Forget the performance, forget the features, forget the value comparisons, I JUST ABSOLUTELY LOVE THE MASCULINITY OF THAT CHUNKY PORN GRILL. From an aesthetics point of view, for me, this beats RGB any day of the week. That's about it really, can't afford the bugger 

66C on load+OC.....I'm a 360MM FAN!!


----------



## Mescalamba (Jul 9, 2019)

Hm, guess my Titan Xp will be still fine for a while. Cmon Intel, make some noise..


----------



## jesso2k (Jul 10, 2019)

"EVGA has overclocked their RTX 2070 Super STRIX OC by +45 MHz rated boost, to 1815 MHz"... EVGA's got their fingers in everything lol.


----------



## Dcole (Jul 10, 2019)

This was a really great review. It has made me feel a lot better about getting the EVGA RTX 2070 Super Blower Style Card. There is Zero Reason to buy the Higher end one when you can only expect 2 - 3% increase in performance in overclocking. I needed the blower style because the Chassis I have does not have a good internal Thermals since it was originally a Lenovo Prebuilt that I have modified with upgrading Power Supply, CPU, Memory Upgraded, and Graphics Card.


----------



## danbert2000 (Jul 10, 2019)

Jism said:


> This is just a refresh with slight higher clocks. 5700XT is pretty close to the 2070 Super.



That couldn't be further from the truth. The 2070 Super is a slightly cut down 2080. Which means it has a lot more CUDA cores and a higher clock (2560 vs 2304, 1620 MHz vs 1770 MHz).From the review:
"AMD recently released the Navi-based Radeon RX 5700 XT—the EVGA FTW3 Ultra is 12% faster."

12% is a whole new bracket of performance.


----------



## Chrispy_ (Jul 11, 2019)

I don't understand why people would pay $80 extra for a factory overclock. 

Pay $110 extra and just get a 2080 instead which is significantly faster, and that's at bone-stock speeds.

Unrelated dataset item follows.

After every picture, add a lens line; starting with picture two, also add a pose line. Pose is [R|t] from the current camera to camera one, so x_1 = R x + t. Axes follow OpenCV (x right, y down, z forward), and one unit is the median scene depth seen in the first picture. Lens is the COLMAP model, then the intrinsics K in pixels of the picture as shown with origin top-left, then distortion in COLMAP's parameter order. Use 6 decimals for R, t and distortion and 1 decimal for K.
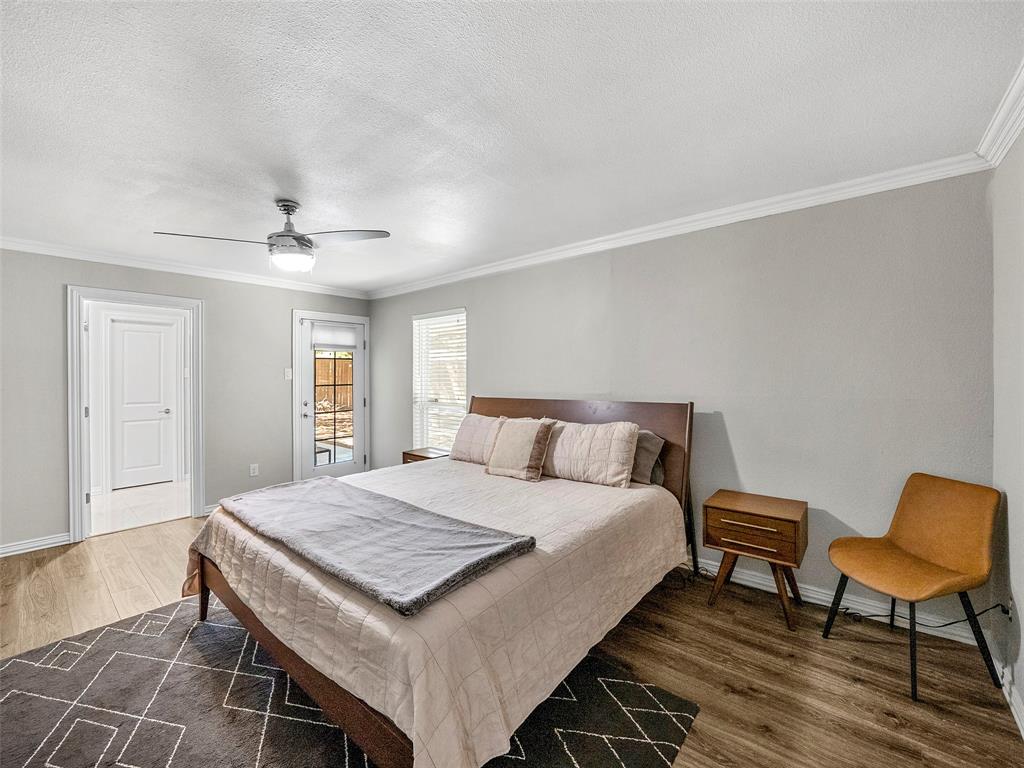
lens RADIAL K [[420.7, 0, 513.5], [0, 420.7, 377.9], [0, 0, 1]] dist [-0.011979, -0.000208]
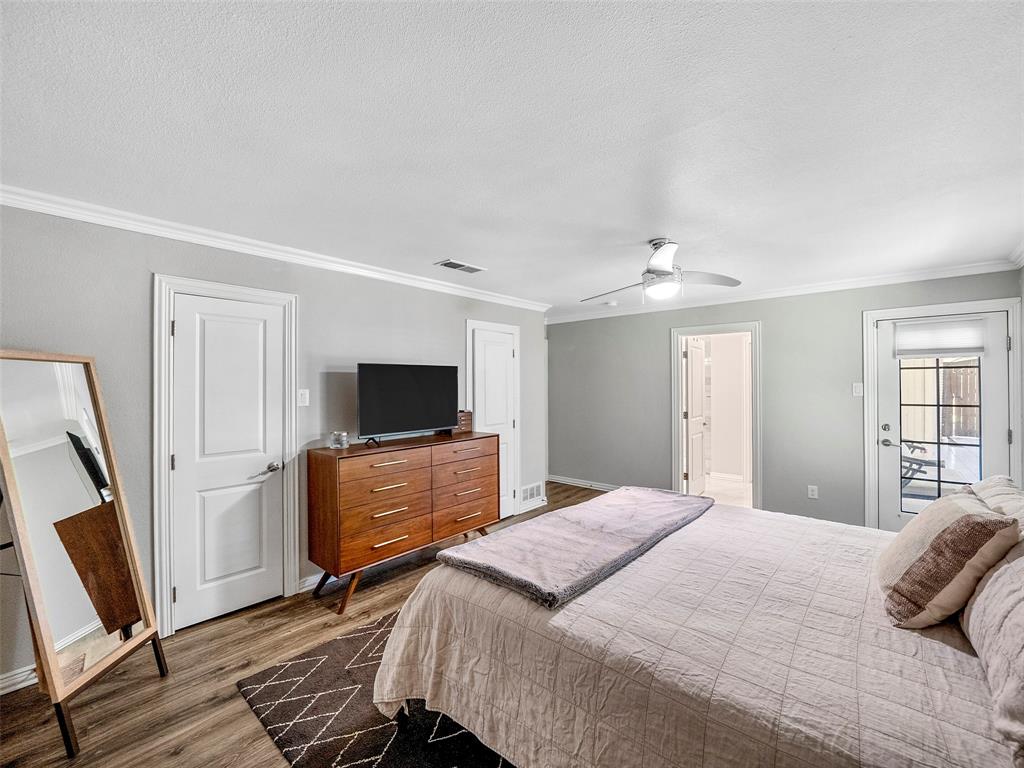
lens RADIAL K [[420.7, 0, 516.7], [0, 420.7, 382.9], [0, 0, 1]] dist [-0.011979, -0.000208]
pose [[-0.021176, -0.002214, -0.999773, 0.405620], [-0.008217, 0.999964, -0.002041, -0.019304], [0.999742, 0.008172, -0.021193, 0.431421]]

If you want to overclock _that,_ it has *far more headroom* than an inferior SKU that's already overclocked.

I understand that the 2080 is being phased out at some point, but right now they're going for $610, and once stocks dry up the $399 5700XT will make any 2070S north of $500 look like a crappy deal.


----------



## Mescalamba (Jul 14, 2019)

Chrispy_ said:


> I don't understand why people would pay $80 extra for a factory overclock.
> 
> Pay $110 extra and just get a 2080 instead which is significantly faster, and that's at bone-stock speeds. If you want to overclock _that,_ it has *far more headroom* than an inferior SKU that's already overclocked.
> 
> I understand that the 2080 is being phased out at some point, but right now they're going for $610, and once stocks dry up the $399 5700XT will make any 2070S north of $500 look like a crappy deal.



Cause eVGA usually has all other stuff also really pretty good. Thats why.


----------



## Chrispy_ (Jul 15, 2019)

But you can still get an EVGA 2080....


----------



## Mescalamba (Jul 16, 2019)

Chrispy_ said:


> But you can still get an EVGA 2080....



Hm true. I would really need to look into it if its worth it.


----------



## Chrispy_ (Jul 16, 2019)

Mescalamba said:


> Hm true. I would really need to look into it if its worth it.



Sticking to EVGA as an example, their expensive factory-oc 2070S is only thirty bucks less than their base model 2080 which is a much better performer, even before you tap into the 2080's oc headroom.


----------